I also had to deal with a fair number of people who were complaining about how their sites were represented in the BBC's search engine.
Some were more justified than others.
There was a huge furore about search impartiality at launch when searching for 'Virgin Radio' caused the BBC to recommend at the top spot 'BBC Radio' instead. I've written about this on currybetdotnet before, not, it must be said, that I've ever totally convinced James Cridland, one of the people complaining at the time.
Essentially as part of the algorithm, if the system didn't have a recommendation, it would recommend something on a related node in order to show that it had understood the kind of thing you were looking for. This worked fine if you searched for 'Seth Johnson' and the related best link was 'Leeds United', or if you searched for 'neptune' and the related link was 'BBC Science - The Planets'. Not so well if you searched for a commercial radio station, and the recommended link was a TV Licence funded rival for audience share!

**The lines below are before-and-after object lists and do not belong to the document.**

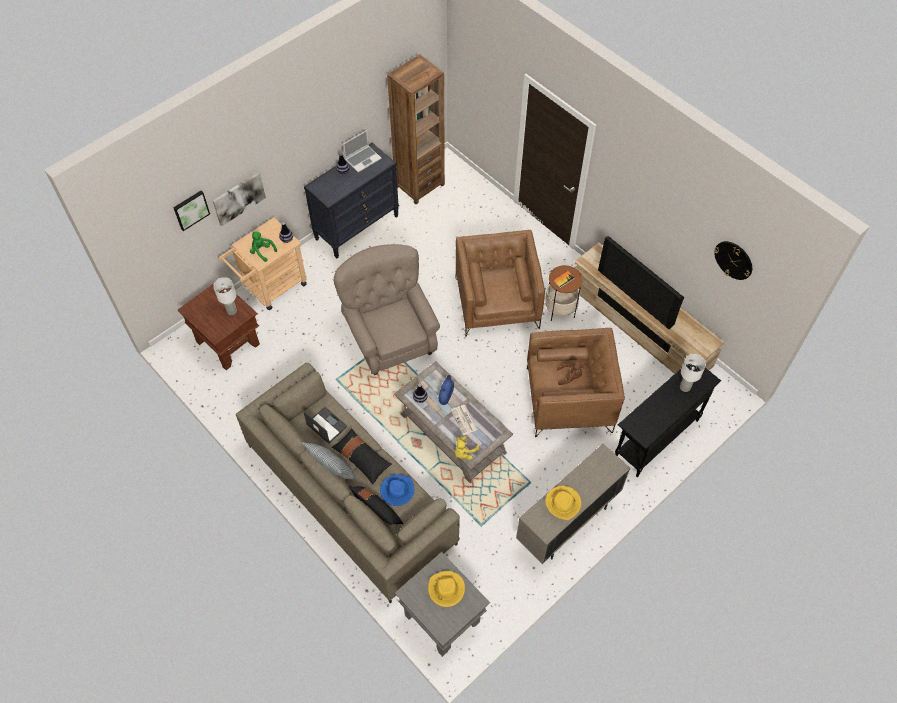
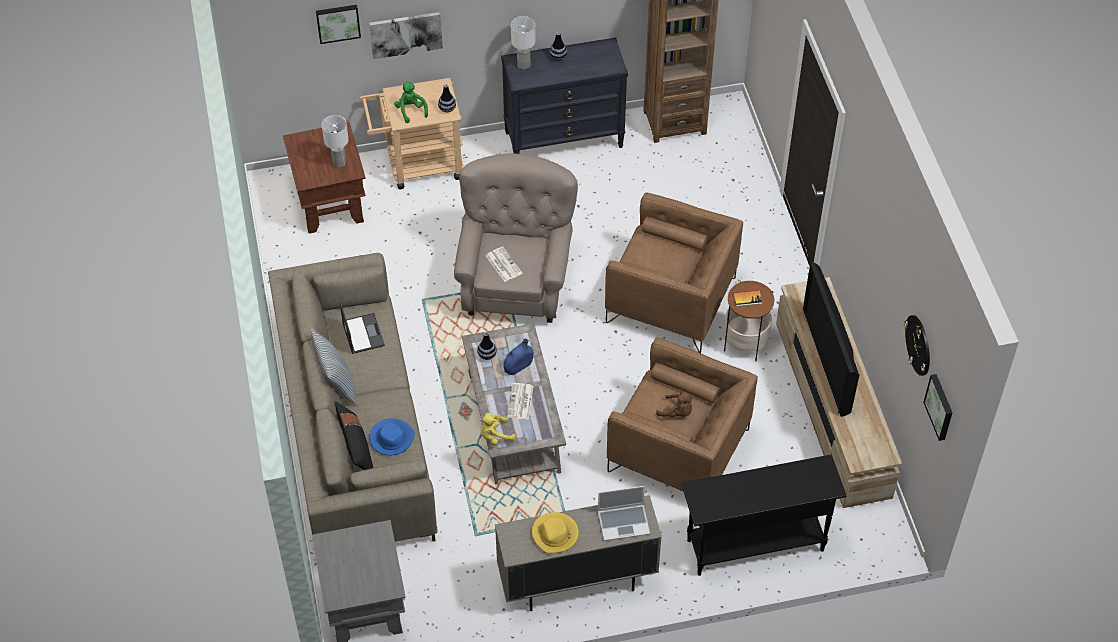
camera: 30 degrees right, 5 degrees down
black pillow [332,428,392,484] -> none
laptop [343,130,382,172] -> laptop moved to [598,486,650,541]
yellow hat [428,571,465,607] -> none
brown armchair [456,230,545,337] -> brown armchair turned 90 degrees clockwise [605,192,743,353]
white table lamp [680,354,706,392] -> white table lamp moved to [511,16,536,69]
none -> newspaper [486,247,522,282]
none -> picture [923,374,952,441]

Other people remained convinced that in some way the BBC was discriminating against them by deliberately suppressing their site in web search rankings. This was a constant source of frustration to me, as very often, there was no dissuading them, even if I could painstakingly demonstrate that it was their own HTML or hosting arrangements that were causing them to rank poorly in a UK-specific search engine, and supplied the URL to show that Google or Inktomi were ranking them in exactly the same way. One chap even still has a dedicated web page "Bug-Brain Check-in" about how BBCi were persecuting him.
I'll be wrapping this series up next week with two further posts, looking at the relationship between search and editorial, the plans for syndicating BBCi Web Search, the way the results were kept pr0n free, and how some of the BBC's future plans for making content findable and external linking are rooted in ideas developed in the early 2000s.